Mais dans cette affaire de prévention routière, on est hélas plus dans la communication que dans la réalité. Et ce de part et d’autre. L’Etat lui-même n’est pas exempt de reproches. Plusieurs mesures récentes vont ainsi dans le sens contraire de la prévention routière. Comme la possibilité de recouvrer ses points plus rapidement. Une mesure dont le message induit est une forme de déresponsabilisation des conducteurs. De plus, le public des jeunes reste celui qui est le plus exposé à la mort par accident de la route. Pour cette catégorie d’âge, il est la cause la plus meurtrière. Or du point de vue des solutions alternatives à la prise de son véhicule après avoir bu, ce qui relève de la responsabilité individuelle mais peut avoir des conséquences plus larges, autant dire que presque rien n’est mis en œuvre. Le tarif des taxis reste très élevé pour cette catégorie de population, et les solutions de transport en commun pauvres aux heures auxquelles les jeunes conducteurs prennent le volant.

De plus, face au lobbying des associations de personnes âgées, une mesure du plus grand bon sens, à savoir une visite médicale à intervalles réguliers pour mesurer la capacité à conduire, a été rejetée. Alors même que ceci relève du plus élémentaire bon sens. Pour pratiquer un sport, il est indispensable de disposer d’un certificat médical tous les ans. Pour la conduite, non ? Des millions de personnes conduisent en France sous l’emprise de médicaments psychotropes, dont certains peuvent avoir pour conséquence la somnolence et le ralentissement des réflexes. Résultat ? Aucune mesure de prise pour en mesurer les effets et interdire leurs consommateurs de prendre le volant. L’éthylotest anti-démarrage a certes été mis en place, avec un an de retard, sur les autocars transportant des enfants, avant son application pour tous les transports en commun en 2015. Mais pour les véhicules particuliers il est chaque fois remis aux calendes grecques. Or ce type de dispositif a un grand intérêt pour faire baisser les accidents de voiture liés à la conduite sous l’emprise de l’alcool.
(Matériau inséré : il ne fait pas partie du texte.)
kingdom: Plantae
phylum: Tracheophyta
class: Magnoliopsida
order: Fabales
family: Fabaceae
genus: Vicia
Pour le reste, les accidents de la route comprennent également les accidents dans lesquels des conducteurs ou passagers de deux roues et des piétons meurent.
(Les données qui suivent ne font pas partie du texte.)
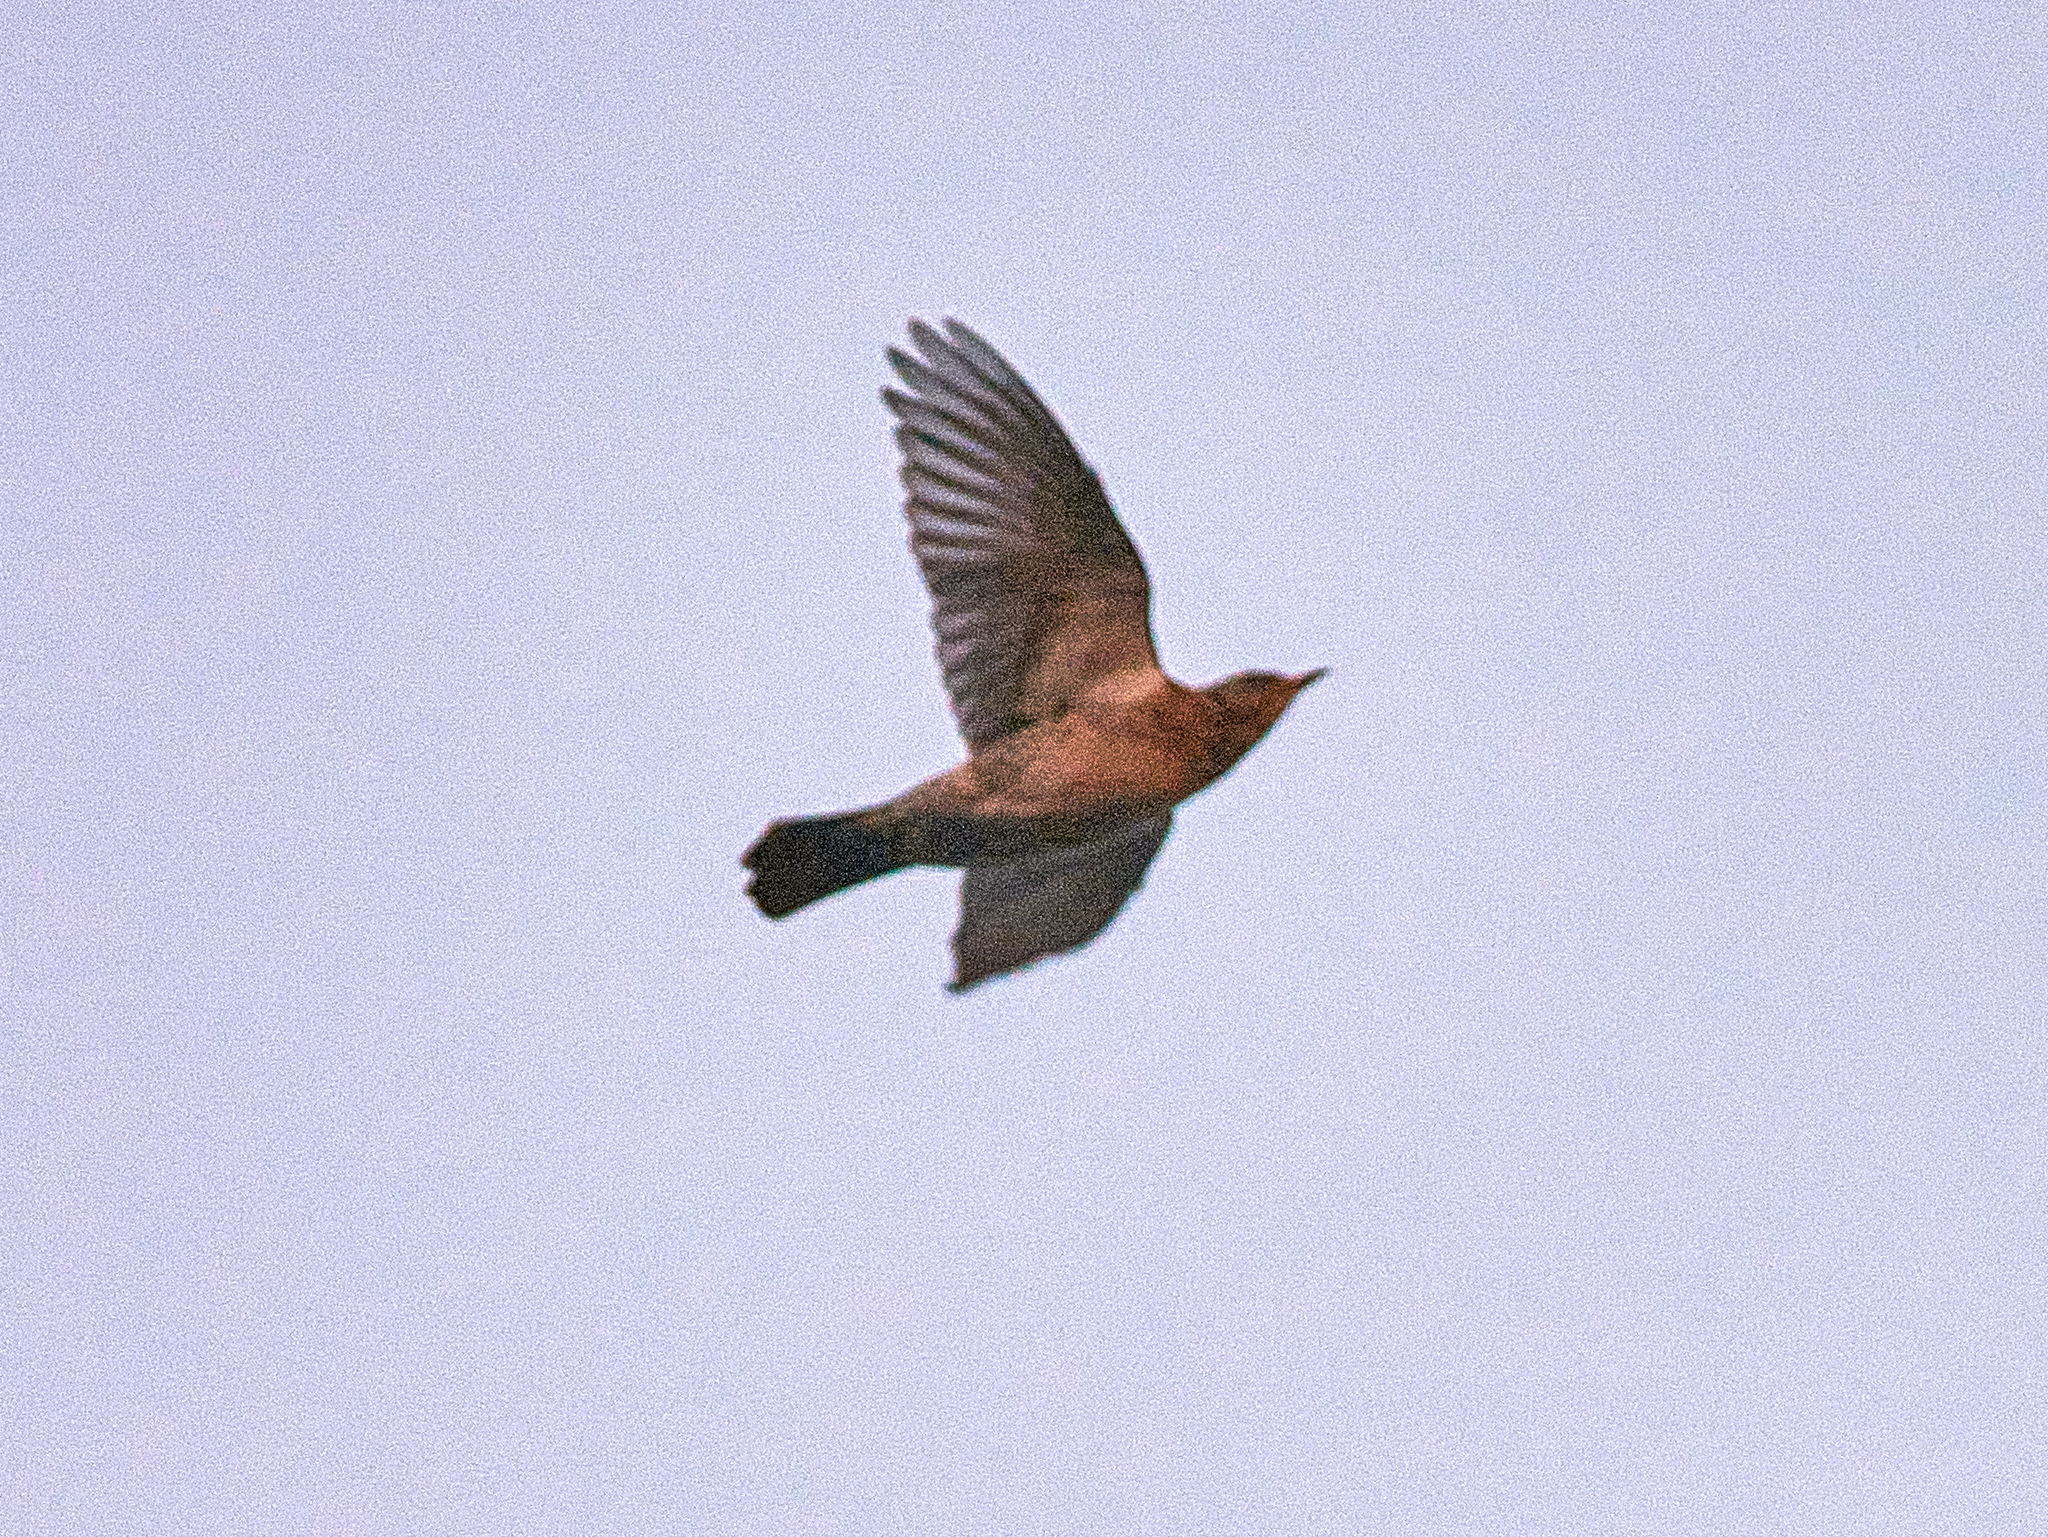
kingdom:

Les différentes mesures prises dans le cadre de la lutte contre la délinquance routière, en plus des mesures réglementaires sur le parc automobile (contrôle technique par exemple), mais aussi l’amélioration des matériels… a conduit la France à voir le nombre de tués sur les routes divisé par trois en l’espace de trente ans. Au début des années 70 rappelons-nous qu’aucune limite maximale d’alcool n’était mise en place. Pas plus que les ceintures de sécurité qui scandalisaient déjà les défenseurs de liberté de mourir en conduisant.